> **What the task asks**
Please reproduce the records below, swapping every "common name" for "vernacular name" and keeping everything else the same.

*** Data lines ***

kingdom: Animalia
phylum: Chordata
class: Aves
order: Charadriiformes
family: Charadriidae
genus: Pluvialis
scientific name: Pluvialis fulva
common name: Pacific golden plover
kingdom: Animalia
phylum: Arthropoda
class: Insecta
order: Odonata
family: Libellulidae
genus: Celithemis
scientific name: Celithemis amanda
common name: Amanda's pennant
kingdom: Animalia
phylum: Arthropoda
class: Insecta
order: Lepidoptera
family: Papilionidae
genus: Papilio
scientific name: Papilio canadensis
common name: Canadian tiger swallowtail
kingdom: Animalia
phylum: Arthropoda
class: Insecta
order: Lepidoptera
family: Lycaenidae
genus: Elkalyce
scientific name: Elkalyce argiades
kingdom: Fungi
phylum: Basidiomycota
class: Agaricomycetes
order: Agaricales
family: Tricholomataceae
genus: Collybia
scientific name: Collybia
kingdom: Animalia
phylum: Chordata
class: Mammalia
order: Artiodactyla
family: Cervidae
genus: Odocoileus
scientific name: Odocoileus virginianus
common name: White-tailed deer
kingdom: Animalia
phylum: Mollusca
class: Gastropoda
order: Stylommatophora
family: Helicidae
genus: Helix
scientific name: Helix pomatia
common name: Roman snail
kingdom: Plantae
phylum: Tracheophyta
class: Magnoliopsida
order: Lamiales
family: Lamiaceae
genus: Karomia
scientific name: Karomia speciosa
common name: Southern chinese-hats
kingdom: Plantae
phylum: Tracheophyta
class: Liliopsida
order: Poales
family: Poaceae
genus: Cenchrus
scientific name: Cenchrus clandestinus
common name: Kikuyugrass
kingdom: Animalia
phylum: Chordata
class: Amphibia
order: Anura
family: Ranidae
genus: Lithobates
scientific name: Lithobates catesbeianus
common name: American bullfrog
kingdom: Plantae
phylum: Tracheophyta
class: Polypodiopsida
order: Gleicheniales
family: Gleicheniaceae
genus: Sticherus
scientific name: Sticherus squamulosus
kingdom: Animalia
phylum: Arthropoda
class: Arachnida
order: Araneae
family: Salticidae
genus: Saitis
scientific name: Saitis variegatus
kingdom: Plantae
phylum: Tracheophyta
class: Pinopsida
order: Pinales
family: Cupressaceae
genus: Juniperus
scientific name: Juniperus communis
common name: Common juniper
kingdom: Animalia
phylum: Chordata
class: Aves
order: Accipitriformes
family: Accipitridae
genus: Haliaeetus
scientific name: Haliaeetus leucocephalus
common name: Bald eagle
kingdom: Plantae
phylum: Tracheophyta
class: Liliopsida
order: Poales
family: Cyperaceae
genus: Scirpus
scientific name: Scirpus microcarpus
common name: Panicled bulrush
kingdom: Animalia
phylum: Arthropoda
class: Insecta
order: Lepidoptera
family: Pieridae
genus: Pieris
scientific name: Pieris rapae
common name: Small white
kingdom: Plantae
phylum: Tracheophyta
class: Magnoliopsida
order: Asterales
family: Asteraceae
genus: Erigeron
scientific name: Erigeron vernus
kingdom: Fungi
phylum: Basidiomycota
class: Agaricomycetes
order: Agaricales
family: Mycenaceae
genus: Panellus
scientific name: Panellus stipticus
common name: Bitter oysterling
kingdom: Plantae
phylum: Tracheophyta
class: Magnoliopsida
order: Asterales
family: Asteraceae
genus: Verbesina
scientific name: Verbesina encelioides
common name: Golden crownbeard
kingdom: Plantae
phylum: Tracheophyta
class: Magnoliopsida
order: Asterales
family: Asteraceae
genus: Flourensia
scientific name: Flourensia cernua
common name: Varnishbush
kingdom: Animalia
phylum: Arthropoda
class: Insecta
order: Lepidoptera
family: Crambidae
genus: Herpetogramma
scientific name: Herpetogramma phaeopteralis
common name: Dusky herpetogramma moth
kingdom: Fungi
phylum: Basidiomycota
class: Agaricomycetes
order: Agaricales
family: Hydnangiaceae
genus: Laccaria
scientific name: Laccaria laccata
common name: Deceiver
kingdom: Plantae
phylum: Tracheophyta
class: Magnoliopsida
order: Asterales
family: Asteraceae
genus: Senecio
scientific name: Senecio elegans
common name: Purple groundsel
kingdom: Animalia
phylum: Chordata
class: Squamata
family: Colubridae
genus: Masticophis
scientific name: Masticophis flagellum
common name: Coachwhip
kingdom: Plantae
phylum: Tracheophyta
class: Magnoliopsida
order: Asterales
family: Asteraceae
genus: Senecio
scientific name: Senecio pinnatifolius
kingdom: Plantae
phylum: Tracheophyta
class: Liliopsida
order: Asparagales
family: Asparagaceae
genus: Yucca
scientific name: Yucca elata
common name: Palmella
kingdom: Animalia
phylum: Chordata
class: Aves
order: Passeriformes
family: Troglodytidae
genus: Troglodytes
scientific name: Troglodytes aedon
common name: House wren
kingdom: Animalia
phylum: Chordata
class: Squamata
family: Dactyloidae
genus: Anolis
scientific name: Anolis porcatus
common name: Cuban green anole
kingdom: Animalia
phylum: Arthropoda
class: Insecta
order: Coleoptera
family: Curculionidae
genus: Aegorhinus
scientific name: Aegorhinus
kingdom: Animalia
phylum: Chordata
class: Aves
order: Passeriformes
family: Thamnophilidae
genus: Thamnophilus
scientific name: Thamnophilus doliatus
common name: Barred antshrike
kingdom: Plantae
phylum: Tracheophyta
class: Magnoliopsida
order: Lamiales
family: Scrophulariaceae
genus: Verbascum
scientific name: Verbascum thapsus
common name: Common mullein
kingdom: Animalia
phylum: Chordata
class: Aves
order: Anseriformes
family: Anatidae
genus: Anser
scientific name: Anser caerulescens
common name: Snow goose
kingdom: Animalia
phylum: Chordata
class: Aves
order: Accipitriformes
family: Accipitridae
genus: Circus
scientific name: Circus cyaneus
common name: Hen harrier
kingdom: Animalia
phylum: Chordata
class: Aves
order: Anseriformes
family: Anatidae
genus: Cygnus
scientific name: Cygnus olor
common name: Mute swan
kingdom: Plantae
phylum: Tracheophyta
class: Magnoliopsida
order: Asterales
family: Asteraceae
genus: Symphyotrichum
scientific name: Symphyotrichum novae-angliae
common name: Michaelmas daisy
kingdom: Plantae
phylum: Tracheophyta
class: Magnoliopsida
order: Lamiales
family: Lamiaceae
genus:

***

> **Task response**
kingdom: Animalia
phylum: Chordata
class: Aves
order: Charadriiformes
family: Charadriidae
genus: Pluvialis
scientific name: Pluvialis fulva
vernacular name: Pacific golden plover
kingdom: Animalia
phylum: Arthropoda
class: Insecta
order: Odonata
family: Libellulidae
genus: Celithemis
scientific name: Celithemis amanda
vernacular name: Amanda's pennant
kingdom: Animalia
phylum: Arthropoda
class: Insecta
order: Lepidoptera
family: Papilionidae
genus: Papilio
scientific name: Papilio canadensis
vernacular name: Canadian tiger swallowtail
kingdom: Animalia
phylum: Arthropoda
class: Insecta
order: Lepidoptera
family: Lycaenidae
genus: Elkalyce
scientific name: Elkalyce argiades
kingdom: Fungi
phylum: Basidiomycota
class: Agaricomycetes
order: Agaricales
family: Tricholomataceae
genus: Collybia
scientific name: Collybia
kingdom: Animalia
phylum: Chordata
class: Mammalia
order: Artiodactyla
family: Cervidae
genus: Odocoileus
scientific name: Odocoileus virginianus
vernacular name: White-tailed deer
kingdom: Animalia
phylum: Mollusca
class: Gastropoda
order: Stylommatophora
family: Helicidae
genus: Helix
scientific name: Helix pomatia
vernacular name: Roman snail
kingdom: Plantae
phylum: Tracheophyta
class: Magnoliopsida
order: Lamiales
family: Lamiaceae
genus: Karomia
scientific name: Karomia speciosa
vernacular name: Southern chinese-hats
kingdom: Plantae
phylum: Tracheophyta
class: Liliopsida
order: Poales
family: Poaceae
genus: Cenchrus
scientific name: Cenchrus clandestinus
vernacular name: Kikuyugrass
kingdom: Animalia
phylum: Chordata
class: Amphibia
order: Anura
family: Ranidae
genus: Lithobates
scientific name: Lithobates catesbeianus
vernacular name: American bullfrog
kingdom: Plantae
phylum: Tracheophyta
class: Polypodiopsida
order: Gleicheniales
family: Gleicheniaceae
genus: Sticherus
scientific name: Sticherus squamulosus
kingdom: Animalia
phylum: Arthropoda
class: Arachnida
order: Araneae
family: Salticidae
genus: Saitis
scientific name: Saitis variegatus
kingdom: Plantae
phylum: Tracheophyta
class: Pinopsida
order: Pinales
family: Cupressaceae
genus: Juniperus
scientific name: Juniperus communis
vernacular name: Common juniper
kingdom: Animalia
phylum: Chordata
class: Aves
order: Accipitriformes
family: Accipitridae
genus: Haliaeetus
scientific name: Haliaeetus leucocephalus
vernacular name: Bald eagle
kingdom: Plantae
phylum: Tracheophyta
class: Liliopsida
order: Poales
family: Cyperaceae
genus: Scirpus
scientific name: Scirpus microcarpus
vernacular name: Panicled bulrush
kingdom: Animalia
phylum: Arthropoda
class: Insecta
order: Lepidoptera
family: Pieridae
genus: Pieris
scientific name: Pieris rapae
vernacular name: Small white
kingdom: Plantae
phylum: Tracheophyta
class: Magnoliopsida
order: Asterales
family: Asteraceae
genus: Erigeron
scientific name: Erigeron vernus
kingdom: Fungi
phylum: Basidiomycota
class: Agaricomycetes
order: Agaricales
family: Mycenaceae
genus: Panellus
scientific name: Panellus stipticus
vernacular name: Bitter oysterling
kingdom: Plantae
phylum: Tracheophyta
class: Magnoliopsida
order: Asterales
family: Asteraceae
genus: Verbesina
scientific name: Verbesina encelioides
vernacular name: Golden crownbeard
kingdom: Plantae
phylum: Tracheophyta
class: Magnoliopsida
order: Asterales
family: Asteraceae
genus: Flourensia
scientific name: Flourensia cernua
vernacular name: Varnishbush
kingdom: Animalia
phylum: Arthropoda
class: Insecta
order: Lepidoptera
family: Crambidae
genus: Herpetogramma
scientific name: Herpetogramma phaeopteralis
vernacular name: Dusky herpetogramma moth
kingdom: Fungi
phylum: Basidiomycota
class: Agaricomycetes
order: Agaricales
family: Hydnangiaceae
genus: Laccaria
scientific name: Laccaria laccata
vernacular name: Deceiver
kingdom: Plantae
phylum: Tracheophyta
class: Magnoliopsida
order: Asterales
family: Asteraceae
genus: Senecio
scientific name: Senecio elegans
vernacular name: Purple groundsel
kingdom: Animalia
phylum: Chordata
class: Squamata
family: Colubridae
genus: Masticophis
scientific name: Masticophis flagellum
vernacular name: Coachwhip
kingdom: Plantae
phylum: Tracheophyta
class: Magnoliopsida
order: Asterales
family: Asteraceae
genus: Senecio
scientific name: Senecio pinnatifolius
kingdom: Plantae
phylum: Tracheophyta
class: Liliopsida
order: Asparagales
family: Asparagaceae
genus: Yucca
scientific name: Yucca elata
vernacular name: Palmella
kingdom: Animalia
phylum: Chordata
class: Aves
order: Passeriformes
family: Troglodytidae
genus: Troglodytes
scientific name: Troglodytes aedon
vernacular name: House wren
kingdom: Animalia
phylum: Chordata
class: Squamata
family: Dactyloidae
genus: Anolis
scientific name: Anolis porcatus
vernacular name: Cuban green anole
kingdom: Animalia
phylum: Arthropoda
class: Insecta
order: Coleoptera
family: Curculionidae
genus: Aegorhinus
scientific name: Aegorhinus
kingdom: Animalia
phylum: Chordata
class: Aves
order: Passeriformes
family: Thamnophilidae
genus: Thamnophilus
scientific name: Thamnophilus doliatus
vernacular name: Barred antshrike
kingdom: Plantae
phylum: Tracheophyta
class: Magnoliopsida
order: Lamiales
family: Scrophulariaceae
genus: Verbascum
scientific name: Verbascum thapsus
vernacular name: Common mullein
kingdom: Animalia
phylum: Chordata
class: Aves
order: Anseriformes
family: Anatidae
genus: Anser
scientific name: Anser caerulescens
vernacular name: Snow goose
kingdom: Animalia
phylum: Chordata
class: Aves
order: Accipitriformes
family: Accipitridae
genus: Circus
scientific name: Circus cyaneus
vernacular name: Hen harrier
kingdom: Animalia
phylum: Chordata
class: Aves
order: Anseriformes
family: Anatidae
genus: Cygnus
scientific name: Cygnus olor
vernacular name: Mute swan
kingdom: Plantae
phylum: Tracheophyta
class: Magnoliopsida
order: Asterales
family: Asteraceae
genus: Symphyotrichum
scientific name: Symphyotrichum novae-angliae
vernacular name: Michaelmas daisy
kingdom: Plantae
phylum: Tracheophyta
class: Magnoliopsida
order: Lamiales
family: Lamiaceae
genus:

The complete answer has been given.